We can think of marriage coming last precisely because marriage is the sacrament of ordinary life. Not everyone is married, of course, but marriage represents the sacramentalization of the basic way of life. Ordinarily – not always, but ordinarily – we live “between marriage and marriage.” As Genesis says (and Jesus repeats), we leave our father and mother and cling to our wives: we go forth from our parents’ marriage to our own.

To call marriage a sacrament is to remind even those who aren’t married that marriage is where they come from. The celibate are not meant to despise their parents (Jesus condemns that – see Matthew 15 on people using religious vows as a way not to honor their father and mother).

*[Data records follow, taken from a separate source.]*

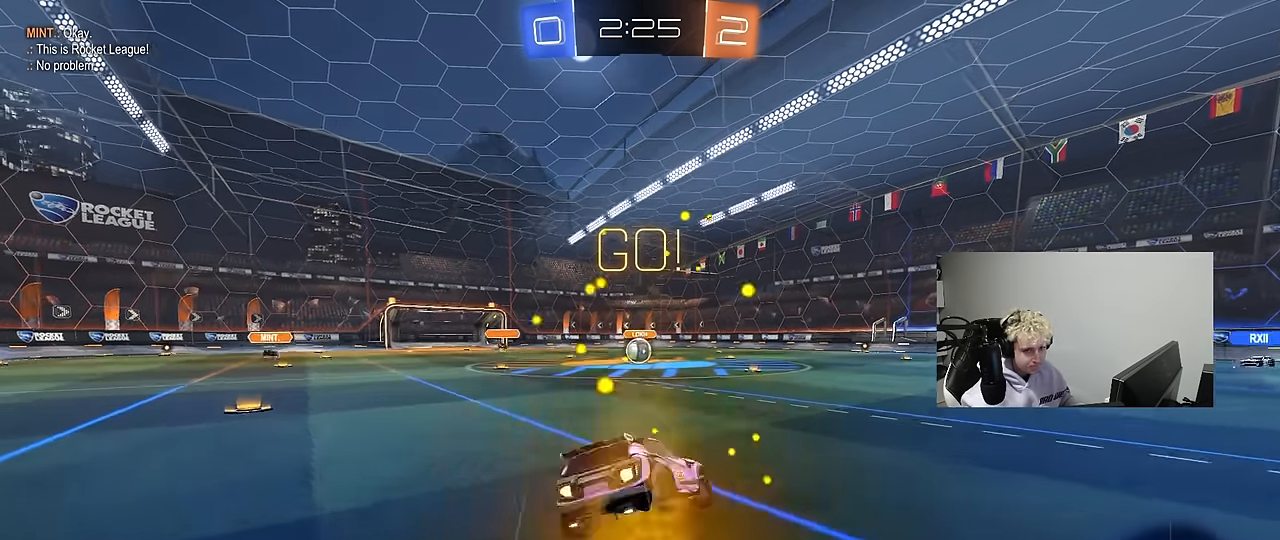
{"keys": ["a", "shift"], "mouse": ["left"], "mouse_move": "still", "events": [[33, "mouse_right", "up"], [400, "s", "up"]]}
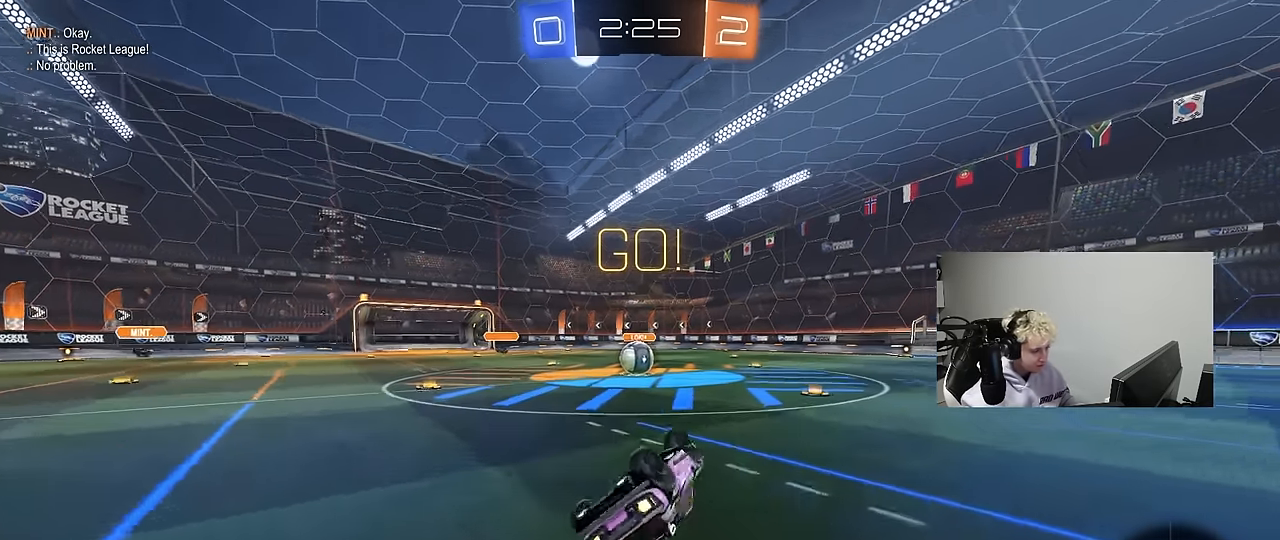
{"keys": [], "mouse": [], "mouse_move": "still", "events": [[50, "s", "down"], [183, "s", "up"], [283, "shift", "up"], [333, "a", "up"], [333, "mouse_left", "up"]]}
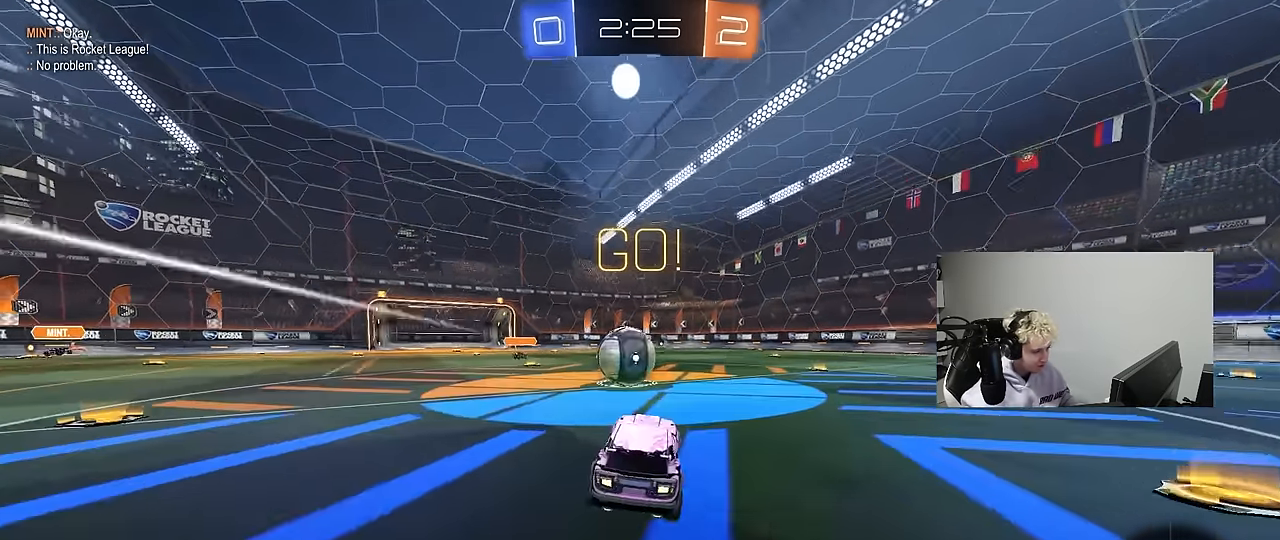
{"keys": ["d", "s", "shift"], "mouse": ["left", "right"], "mouse_move": "down-left", "events": [[16, "a", "down"], [16, "w", "down"], [200, "mouse_left", "down"], [200, "mouse_right", "down"], [250, "a", "up"], [300, "d", "down"], [300, "shift", "down"], [433, "s", "down"], [433, "w", "up"]]}
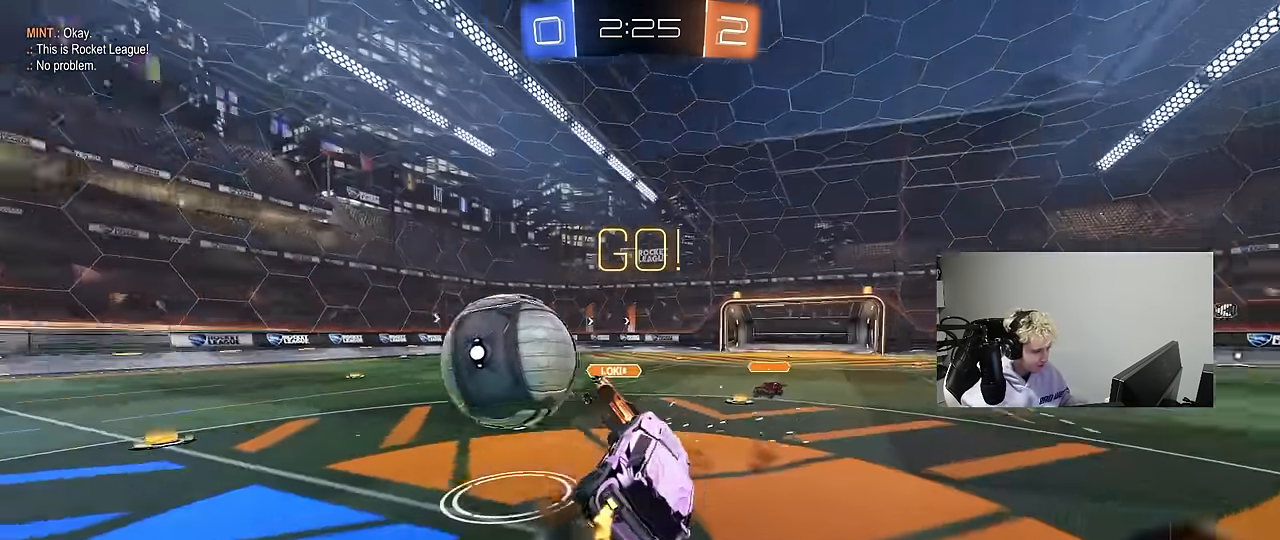
{"keys": ["shift"], "mouse": [], "mouse_move": "still", "events": [[33, "mouse_left", "up"], [116, "mouse_right", "up"], [266, "s", "up"], [450, "d", "up"]]}
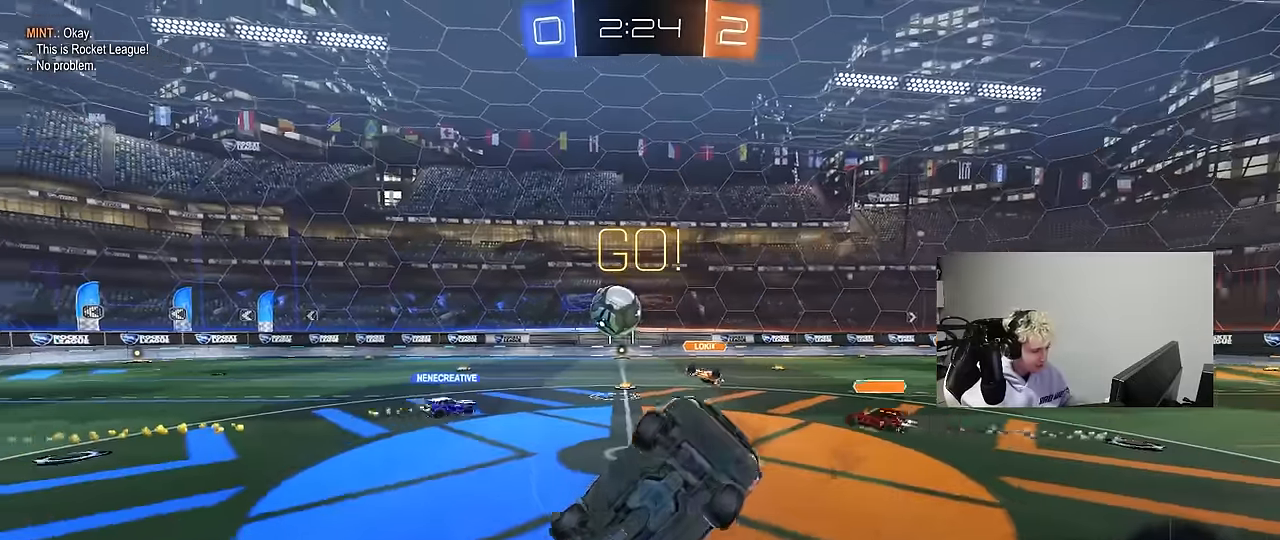
{"keys": ["d", "w"], "mouse": [], "mouse_move": "still", "events": [[133, "shift", "up"], [233, "w", "down"], [416, "d", "down"]]}
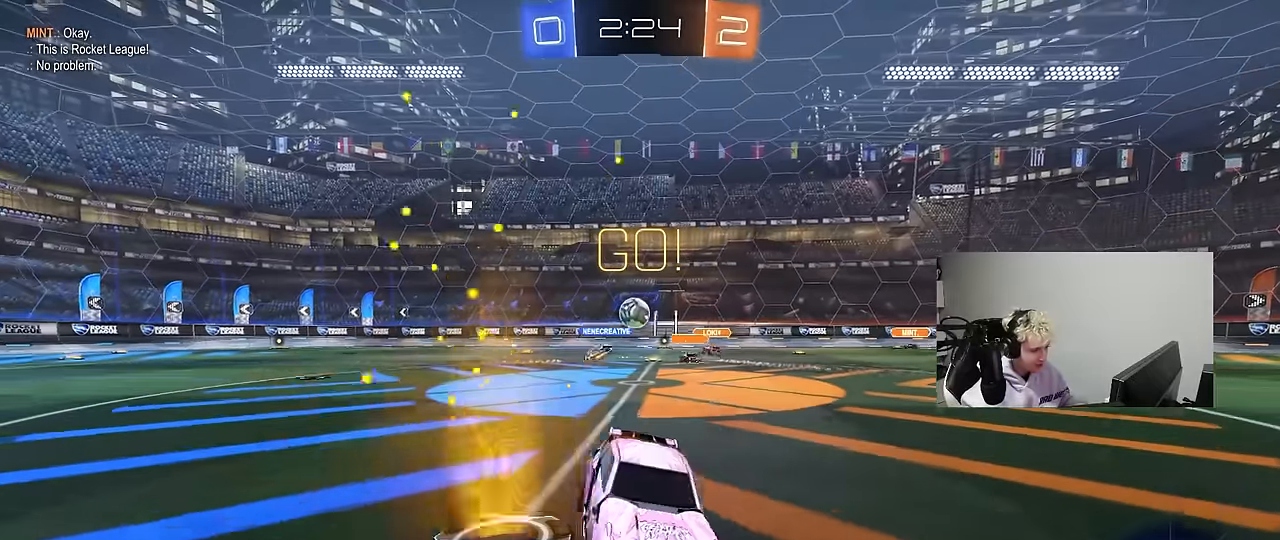
{"keys": ["w"], "mouse": ["left"], "mouse_move": "still", "events": [[66, "d", "up"], [116, "mouse_left", "down"]]}
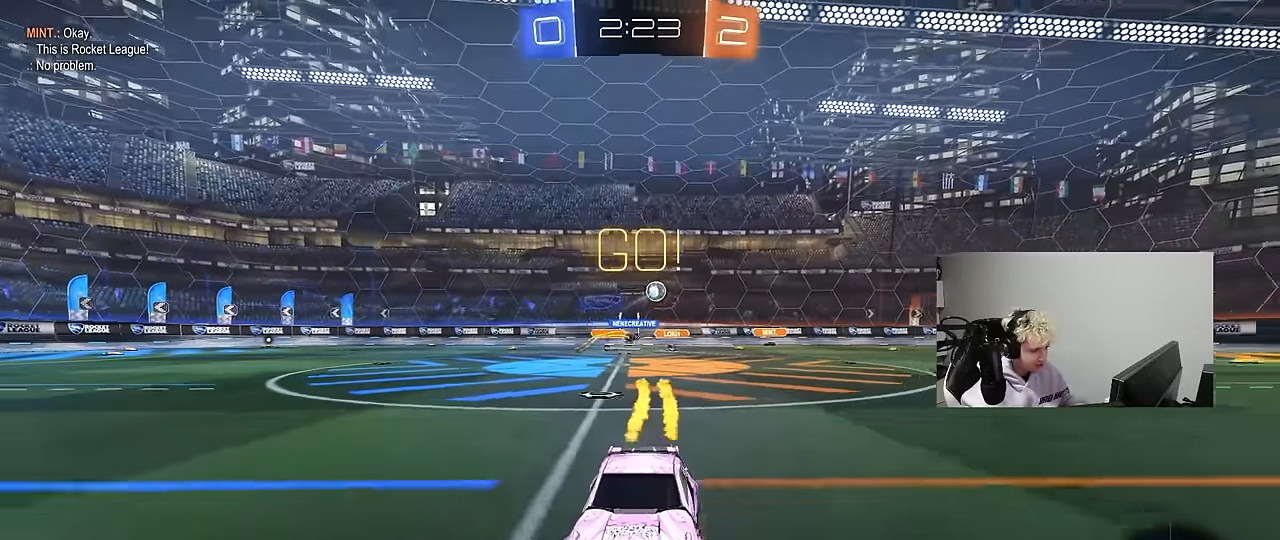
{"keys": ["w"], "mouse": ["left"], "mouse_move": "still", "events": [[166, "mouse_left", "up"], [450, "mouse_left", "down"]]}
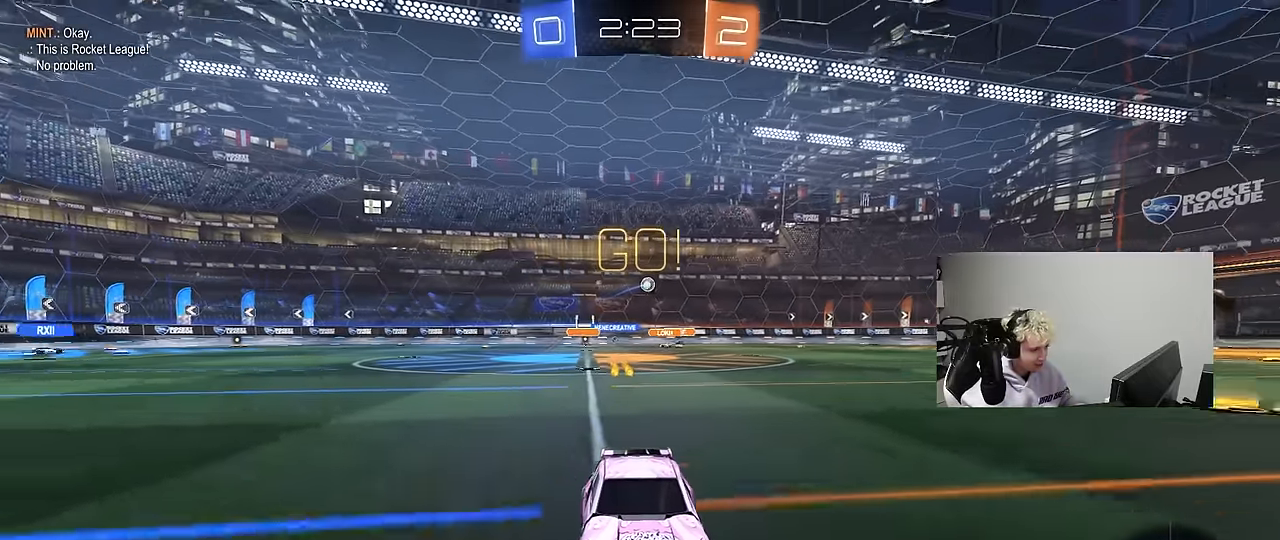
{"keys": ["a", "shift", "w"], "mouse": [], "mouse_move": "still", "events": [[133, "d", "down"], [133, "mouse_left", "up"], [183, "d", "up"], [383, "a", "down"], [416, "shift", "down"]]}
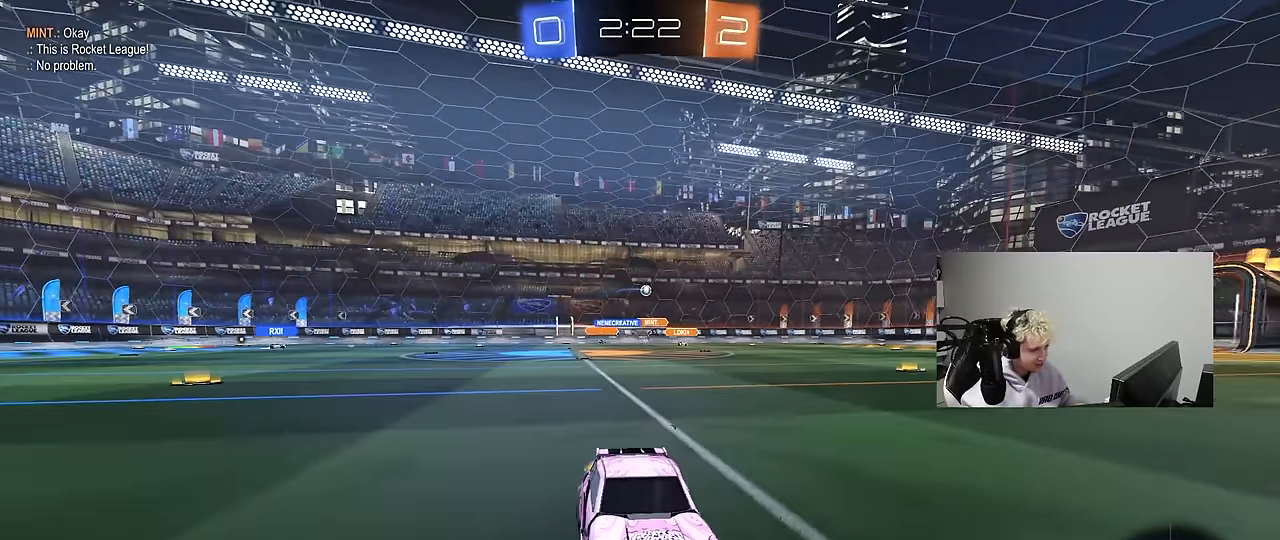
{"keys": ["a", "w"], "mouse": ["left"], "mouse_move": "still", "events": [[116, "shift", "up"], [300, "a", "up"], [350, "mouse_left", "down"], [383, "a", "down"]]}
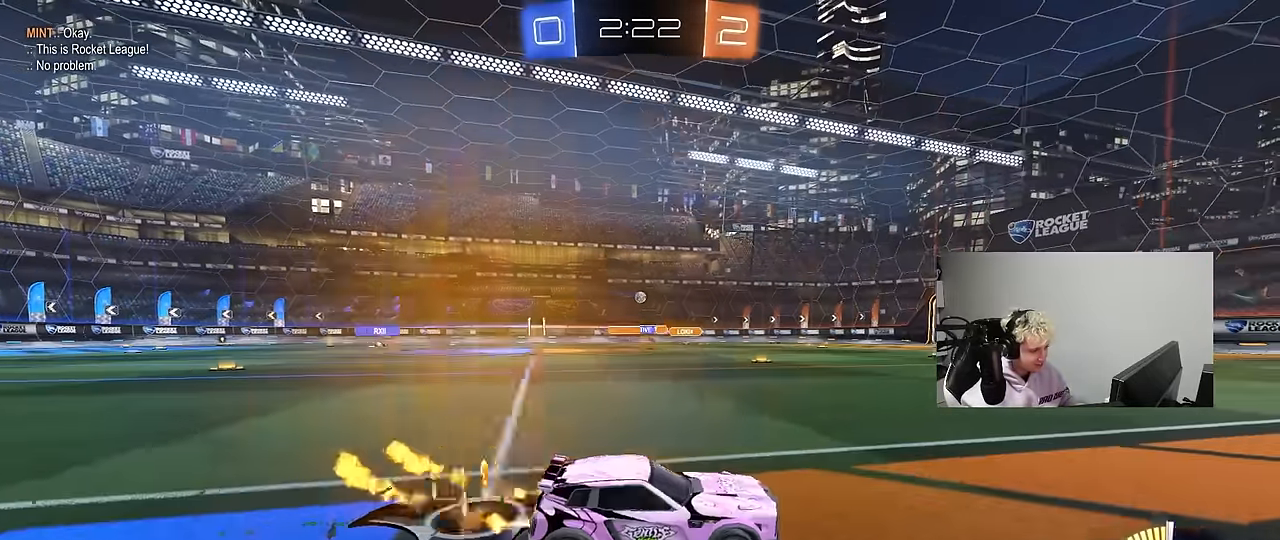
{"keys": ["w"], "mouse": [], "mouse_move": "still", "events": [[366, "mouse_left", "up"], [450, "a", "up"]]}
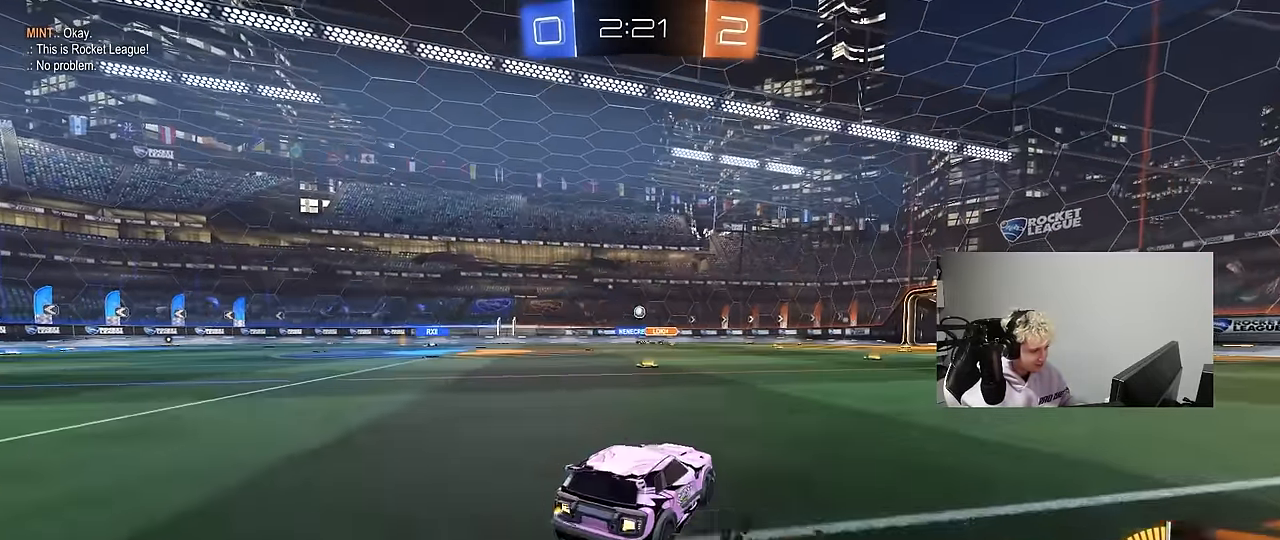
{"keys": ["w"], "mouse": [], "mouse_move": "still", "events": [[183, "a", "down"], [183, "mouse_left", "down"], [383, "mouse_left", "up"], [416, "a", "up"]]}
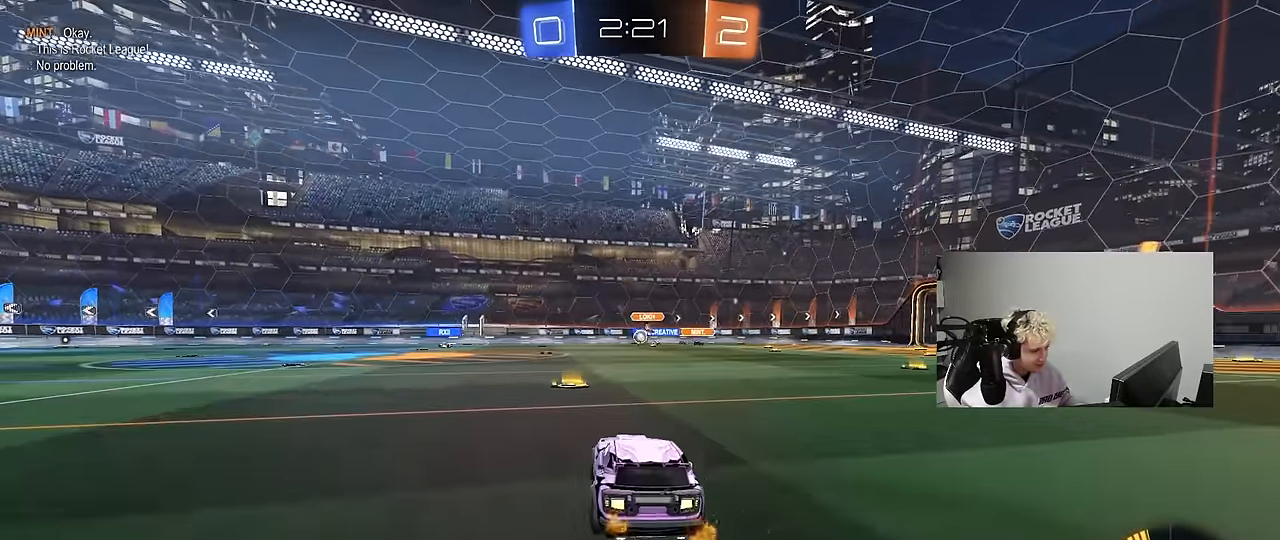
{"keys": ["w"], "mouse": [], "mouse_move": "still", "events": [[150, "a", "down"], [383, "a", "up"]]}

To the contrary, they are to reverence the marriage that gave them birth and brought them to life.

Many of us (myself included) were not raised in marriage. But there, too, we are meant to appreciate the tremendous pain of single parenthood, to reverence our parents all the more precisely because we know that marriage is the normal way, and that living without (whoever’s “fault” it might be) is a place of pain. Marriage is the normal place we all begin.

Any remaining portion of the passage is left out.